Tip #1 Stick with basic exercises!
Do exercises that place a higher demand on your body and involve more muscle groups then just one. Examples include squat, presses, dips, chins, rows, and deadlifts. If you don't know how to do them properly hire a personal trainer. If you have pain an injure yourself seek the advice of an orthopedic, chiropractor, or physical threrpist. These exercises will give you more "bang for your buck".
Tip #2 Vary your repetitions and weight loads!
The human body posseses different types of muscle fibers and in order to recruit these different types, you need to work with the higher reps and lower reps. Rest intervals between sets, tempo within set, and how hard you work will greatly affect your outcome.
What I mean by that is if you want just strength, generally workout with loads between 3-5 reps and about 3-4 minutes of rest between sets. If it's more strength and size train with loads between 8-12 and rest about 90 seconds between sets, and pay strict attention to tempo and how fast you move the weight (a bit slower here). And lastl if it's endurance, seek extremely high reps 30, 50, or more. This may be good for boxers and swimmers seeking endurance.

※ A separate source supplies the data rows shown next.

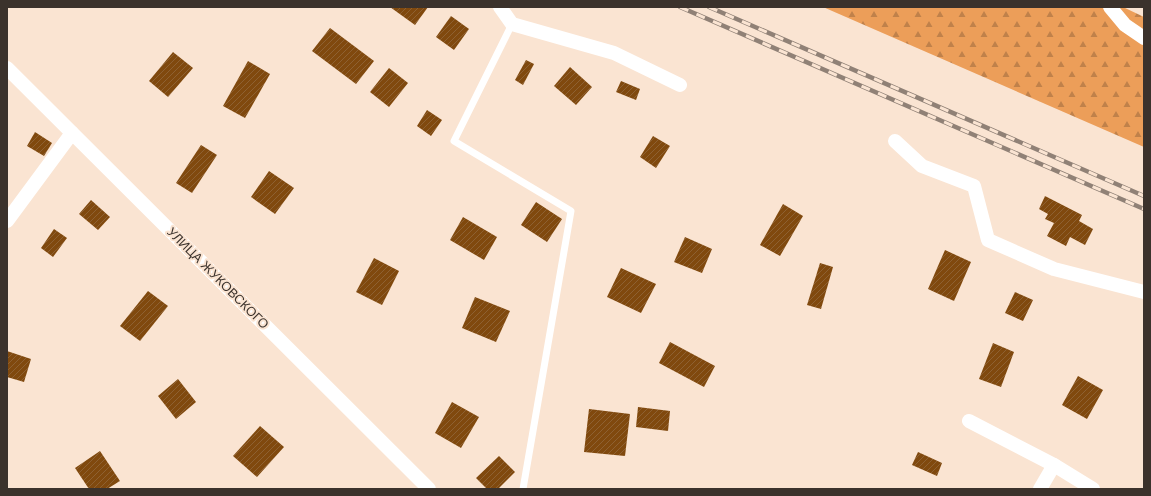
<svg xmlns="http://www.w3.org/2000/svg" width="1151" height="496" font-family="Arial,sans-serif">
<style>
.forest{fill:url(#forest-firs)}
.building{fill:url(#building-hatch)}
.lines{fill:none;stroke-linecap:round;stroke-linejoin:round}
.lane{stroke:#fff;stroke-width:7}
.street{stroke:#fff;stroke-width:14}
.rail-casing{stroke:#908176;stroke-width:4.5}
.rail{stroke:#fae4d2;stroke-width:3;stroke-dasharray:9;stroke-linecap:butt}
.labels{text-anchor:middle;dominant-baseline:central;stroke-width:4;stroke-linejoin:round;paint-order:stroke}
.street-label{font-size:13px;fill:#3b322c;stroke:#fae4d2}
</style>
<defs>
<pattern id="forest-firs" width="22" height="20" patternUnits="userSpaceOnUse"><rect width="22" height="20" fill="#ec9e59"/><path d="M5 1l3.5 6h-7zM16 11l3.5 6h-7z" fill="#c0814a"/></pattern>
<pattern id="building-hatch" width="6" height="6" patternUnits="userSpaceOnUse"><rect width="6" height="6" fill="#80490e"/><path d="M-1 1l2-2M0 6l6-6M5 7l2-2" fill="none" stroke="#8e6132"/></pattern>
</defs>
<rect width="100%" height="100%" fill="#fae4d2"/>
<path class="forest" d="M 823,7 L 1123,7 L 1144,17 L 1144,147 Z"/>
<g class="building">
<path d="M 390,7 L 428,7 L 415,25 Z"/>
<path d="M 451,16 L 469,29 L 454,50 L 436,37 Z"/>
<path d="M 330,28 L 374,61 L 356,84 L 312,51 Z"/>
<path d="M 173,52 L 193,68 L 168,97 L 149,81 Z"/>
<path d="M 526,60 L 534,64 L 523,85 L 515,80 Z"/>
<path d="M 248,61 L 270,74 L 245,118 L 223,106 Z"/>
<path d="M 570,67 L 592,87 L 576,105 L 554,86 Z"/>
<path d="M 389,68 L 408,83 L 389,107 L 370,92 Z"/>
<path d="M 621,81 L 640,89 L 636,100 L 616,92 Z"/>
<path d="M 427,110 L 442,120 L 431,136 L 417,126 Z"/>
<path d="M 35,132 L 52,143 L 44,156 L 27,146 Z"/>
<path d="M 653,136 L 670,146 L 656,168 L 640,157 Z"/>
<path d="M 201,145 L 217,155 L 192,193 L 176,183 Z"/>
<path d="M 269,171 L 294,188 L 275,214 L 251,197 Z"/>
<path d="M 1045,196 L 1082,215 L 1079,221 L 1093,229 L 1085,245 L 1070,237 L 1066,246 L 1047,236 L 1054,223 L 1045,219 L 1048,214 L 1039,209 Z"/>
<path d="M 91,200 L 110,217 L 98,230 L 79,214 Z"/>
<path d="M 536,202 L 562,219 L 547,242 L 521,225 Z"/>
<path d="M 783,204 L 803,216 L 780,256 L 760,245 Z"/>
<path d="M 463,217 L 497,237 L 484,260 L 450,240 Z"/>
<path d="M 54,229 L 67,238 L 53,257 L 41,248 Z"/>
<path d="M 685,237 L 712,249 L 702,273 L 674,262 Z"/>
<path d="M 945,250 L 971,262 L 954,301 L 928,289 Z"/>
<path d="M 374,258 L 399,271 L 382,305 L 356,292 Z"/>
<path d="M 820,263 L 833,267 L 821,309 L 807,305 Z"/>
<path d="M 621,268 L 656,284 L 641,313 L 607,297 Z"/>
<path d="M 148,291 L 168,306 L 140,341 L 120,326 Z"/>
<path d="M 1015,292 L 1033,300 L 1023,321 L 1005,313 Z"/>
<path d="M 475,297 L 510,311 L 496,342 L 462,328 Z"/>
<path d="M 670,342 L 715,366 L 704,387 L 659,363 Z"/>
<path d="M 993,343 L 1014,352 L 1001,387 L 979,379 Z"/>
<path d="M 7,351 L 31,359 L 24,382 L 7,377 Z"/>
<path d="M 1078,376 L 1103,390 L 1087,419 L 1062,405 Z"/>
<path d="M 178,379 L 196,402 L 176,419 L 158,396 Z"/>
<path d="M 452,402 L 479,417 L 461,448 L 435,433 Z"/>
<path d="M 638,407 L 670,411 L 668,431 L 636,427 Z"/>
<path d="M 589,409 L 630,414 L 625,456 L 584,452 Z"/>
<path d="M 260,426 L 284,447 L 257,477 L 233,456 Z"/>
<path d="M 100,451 L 120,481 L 107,489 L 89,489 L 75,468 Z"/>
<path d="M 918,452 L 942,463 L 937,476 L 912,465 Z"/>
<path d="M 499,456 L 515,472 L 498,489 L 487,489 L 476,478 Z"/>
</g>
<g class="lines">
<path class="lane" d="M 512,24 L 454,141 L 571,211 L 523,489"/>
<g class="street">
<path d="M 500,7 L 512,24 L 614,53 L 680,85"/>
<path d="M 1110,7 L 1125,25 L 1144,38"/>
<path d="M 7,68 L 429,489"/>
<path d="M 895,141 L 922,166 L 974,186 L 988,240 L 1054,269 L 1144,292"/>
<path d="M 7,221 L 72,133"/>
<path d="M 969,421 L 1054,465 L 1093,489"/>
<path d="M 1040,489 L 1054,465"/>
</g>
<g class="rail-casing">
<g id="rail">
<path d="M 680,7 L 1144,209"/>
<path d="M 709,7 L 1144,196"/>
</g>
</g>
<use href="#rail" class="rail"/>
</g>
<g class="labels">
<g class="street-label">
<text transform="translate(218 278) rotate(45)">УЛИЦА ЖУКОВСКОГО</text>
</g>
</g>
<rect width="1151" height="496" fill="none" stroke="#3b322c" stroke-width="16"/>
</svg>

Tip #3 Increase your carbs to at least 2x's your bodyweight
If you weigh 200 lbs now, aim for at least 400grams of carbs per day. That may sound like a lot and you may not be able to do it right away, but trust me this is one of the keys to increasing your lean muscle mass. I'm not talking about carbs from ice cream, and pizza but "clean carbs", from oat, sweet potatoes, brown rice, and whole-wheat pasta. By doing this, you store a lot of sugar in your muscles, known as glycogen and that gives you killer workouts. Also it gives your body a constant flow of the hormone insulin which is critical in obtaining more muscle.
Tip #4 Eat about one to one and a half grams of quality protein per lb. of bodyweight
Eating this amount will ensure you're gettin in enough. Remember, you're not a sedentary person and your body demands more of this macro nutrient in your diet to help keep the building process going. I find a lot of individuals are under when it comes to protein. You can get some through quality foods like lean steak (file, flank, London broil), chicken breast, turkey breast, and fish. You can also supplement with a high quality whey or casein protein (ideal before bedtime). Keep in mind protein has a high thermic effec as well, and it requires a good amount of calories just to break it down.
Tip #5 Get enough Sleep
I understand this may be a hard one, but it is critical for you if you want to get more muscular. You see your body releases its' repair hormones at a higher level at night,usually between 10p.m. and 2a.m. It's the peak time when your body is regenerating and in repairing mode. I suggest 7-8 hours a night. If you can't get that in, try taking a 30 minute nap at sometime during the day before you sleep to allow the body to recover form the days' stress and workout.